This section contains hints for doing proper micro-benchmarking on FreeBSD or of
FreeBSD itself.
It is not possible to use all of the suggestions below every single time, but the more
used, the better the benchmark's ability to test small differences will be.
-
Disable APM and any other kind of clock fiddling
(ACPI ?).
-
Run in single user mode. E.g. cron(8), and and other
daemons only add noise. The sshd(8) daemon can
also cause problems. If ssh access is required during test either disable the SSHv1 key
regeneration, or kill the parent sshd daemon during the
tests.
-
Do not run ntpd(8).
-
If syslog(3) events are
generated, run syslogd(8) with an
empty /etc/syslogd.conf, otherwise, do not run it.
-
Minimize disk-I/O, avoid it entirely if possible.
-
Do not mount file systems that are not needed.
-
Mount /, /usr, and any other file
system as read-only if possible. This removes atime updates to disk (etc.) from the I/O
picture.
-
Reinitialize the read/write test file system with newfs(8) and populate
it from a tar(1) or dump(8) file before
every run. Unmount and mount it before starting the test. This results in a consistent
file system layout. For a worldstone test this would apply to /usr/obj (just reinitialize with newfs and
mount). To get 100% reproducibility, populate the file system from a dd(1) file (i.e.: dd if=myimage of=/dev/ad0s1h bs=1m)
-
Use malloc backed or preloaded md(4) partitions.
-
Reboot between individual iterations of the test, this gives a more consistent
state.
-
Remove all non-essential device drivers from the kernel. For instance if USB is not
needed for the test, do not put USB in the kernel. Drivers which attach often have
timeouts ticking away.
-
Unconfigure hardware that are not in use. Detach disks with atacontrol(8) and camcontrol(8) if the
disks are not used for the test.
-
Do not configure the network unless it is being tested, or wait until after the test
has been performed to ship the results off to another computer.

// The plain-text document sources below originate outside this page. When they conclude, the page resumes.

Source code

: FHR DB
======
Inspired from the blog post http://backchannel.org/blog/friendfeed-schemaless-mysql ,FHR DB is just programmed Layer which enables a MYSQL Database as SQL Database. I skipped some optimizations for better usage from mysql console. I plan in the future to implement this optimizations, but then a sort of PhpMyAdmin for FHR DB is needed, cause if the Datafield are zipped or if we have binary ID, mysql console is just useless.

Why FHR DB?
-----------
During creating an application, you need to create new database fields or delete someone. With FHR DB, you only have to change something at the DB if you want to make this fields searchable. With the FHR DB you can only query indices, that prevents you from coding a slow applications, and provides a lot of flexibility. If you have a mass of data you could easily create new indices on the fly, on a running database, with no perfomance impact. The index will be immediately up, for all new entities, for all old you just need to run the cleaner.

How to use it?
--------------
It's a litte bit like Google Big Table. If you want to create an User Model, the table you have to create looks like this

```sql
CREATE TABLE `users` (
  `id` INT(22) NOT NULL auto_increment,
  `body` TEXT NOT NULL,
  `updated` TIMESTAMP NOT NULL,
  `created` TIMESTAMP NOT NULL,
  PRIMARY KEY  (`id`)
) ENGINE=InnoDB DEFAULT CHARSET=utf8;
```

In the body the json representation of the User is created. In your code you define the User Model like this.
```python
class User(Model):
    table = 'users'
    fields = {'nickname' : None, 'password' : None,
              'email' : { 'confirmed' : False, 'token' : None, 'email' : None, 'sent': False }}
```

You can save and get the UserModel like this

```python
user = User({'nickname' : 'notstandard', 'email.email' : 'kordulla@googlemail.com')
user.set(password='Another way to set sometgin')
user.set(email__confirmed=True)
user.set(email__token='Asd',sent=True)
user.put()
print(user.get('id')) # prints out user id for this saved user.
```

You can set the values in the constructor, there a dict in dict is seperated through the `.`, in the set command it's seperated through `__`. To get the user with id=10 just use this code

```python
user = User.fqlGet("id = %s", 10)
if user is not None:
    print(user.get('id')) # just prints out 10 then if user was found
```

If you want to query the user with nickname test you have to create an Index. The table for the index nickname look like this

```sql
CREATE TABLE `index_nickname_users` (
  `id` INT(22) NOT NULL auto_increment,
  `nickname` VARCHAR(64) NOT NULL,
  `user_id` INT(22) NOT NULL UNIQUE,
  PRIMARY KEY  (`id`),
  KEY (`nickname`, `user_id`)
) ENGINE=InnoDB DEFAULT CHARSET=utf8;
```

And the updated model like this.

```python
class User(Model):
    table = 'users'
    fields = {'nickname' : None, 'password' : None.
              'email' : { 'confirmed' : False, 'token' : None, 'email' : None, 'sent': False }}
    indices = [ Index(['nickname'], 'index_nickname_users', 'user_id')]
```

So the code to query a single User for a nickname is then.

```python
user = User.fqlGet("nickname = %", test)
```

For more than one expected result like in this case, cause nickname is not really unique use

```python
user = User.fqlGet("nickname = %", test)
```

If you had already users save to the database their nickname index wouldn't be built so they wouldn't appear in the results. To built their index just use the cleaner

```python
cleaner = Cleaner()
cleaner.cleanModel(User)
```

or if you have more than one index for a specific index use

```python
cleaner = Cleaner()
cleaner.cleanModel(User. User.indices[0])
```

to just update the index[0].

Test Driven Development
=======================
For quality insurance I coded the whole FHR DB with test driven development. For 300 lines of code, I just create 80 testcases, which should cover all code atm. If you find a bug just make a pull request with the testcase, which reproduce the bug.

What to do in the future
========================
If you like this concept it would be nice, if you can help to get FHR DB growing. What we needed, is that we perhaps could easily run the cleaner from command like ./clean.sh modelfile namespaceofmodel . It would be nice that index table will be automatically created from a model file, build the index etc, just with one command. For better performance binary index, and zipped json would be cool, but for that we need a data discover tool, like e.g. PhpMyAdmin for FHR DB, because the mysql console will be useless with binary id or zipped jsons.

If the system must be connected to a public network, watch out for spikes of broadcast
traffic. Even though it is hardly noticeable, it will take up CPU cycles. Multicast has
similar caveats.
-
Put each file system on its own disk. This minimizes jitter from head-seek
optimizations.
-
Minimize output to serial or VGA consoles. Running output into files gives less
jitter. (Serial consoles easily become a bottleneck.) Do not touch keyboard while the
test is running, even space or back-space
shows up in the numbers.
-
Make sure the test is long enough, but not too long. If the test is too short,
timestamping is a problem. If it is too long temperature changes and drift will affect
the frequency of the quartz crystals in the computer. Rule of thumb: more than a minute,
less than an hour.
-
Try to keep the temperature as stable as possible around the machine. This affects
both quartz crystals and disk drive algorithms. To get real stable clock, consider
stabilized clock injection. E.g. get a OCXO + PLL, inject output into clock circuits
instead of motherboard xtal. Contact Poul-Henning Kamp <phk@FreeBSD.org> for more information about
this.
-
Run the test at least 3 times but it is better to run more than 20 times both for
``before'' and ``after'' code. Try to interleave if possible (i.e.: do not run 20 times
before then 20 times after), this makes it possible to spot environmental effects. Do not
interleave 1:1, but 3:3, this makes it possible to spot interaction effects.
A good pattern is: bababa{bbbaaa}*. This gives hint after
the first 1+1 runs (so it is possible to stop the test if it goes entirely the wrong
way), a standard deviation after the first 3+3 (gives a good indication if it is going to
be worth a long run) and trending and interaction numbers later on.
-
Use usr/src/tools/tools/ministat to see if the numbers are
significant. Consider buying ``Cartoon guide to statistics'' ISBN: 0062731025, highly
recommended, if you have forgotten or never learned about standard deviation and
Student's T.
-
Do not use background fsck(8) unless the
test is a benchmark of background fsck. Also, disable background_fsck in /etc/rc.conf unless
the benchmark is not started at least 60+``fsck runtime''
seconds after the boot, as rc(8) wakes up and
checks if fsck needs to run on any file systems when background
fsck is enabled. Likewise, make sure there are no snapshots
lying around unless the benchmark is a test with snapshots.
-
If the benchmark show unexpected bad performance, check for things like high interrupt
volume from an unexpected source. Some versions of ACPI have been reported to ``misbehave'' and generate excess
interrupts. To help diagnose odd test results, take a few snapshots of vmstat -i and look for anything unusual.
-
Make sure to be careful about optimization parameters for kernel and userspace,
likewise debugging. It is easy to let something slip through and realize later the test
was not comparing the same thing.
-
Do not ever benchmark with the WITNESS and INVARIANTS kernel options enabled unless the test is interested to
benchmarking those features. WITNESS can cause 400%+ drops in
performance. Likewise, userspace malloc(3) parameters
default differently in -CURRENT from the way they ship in production releases.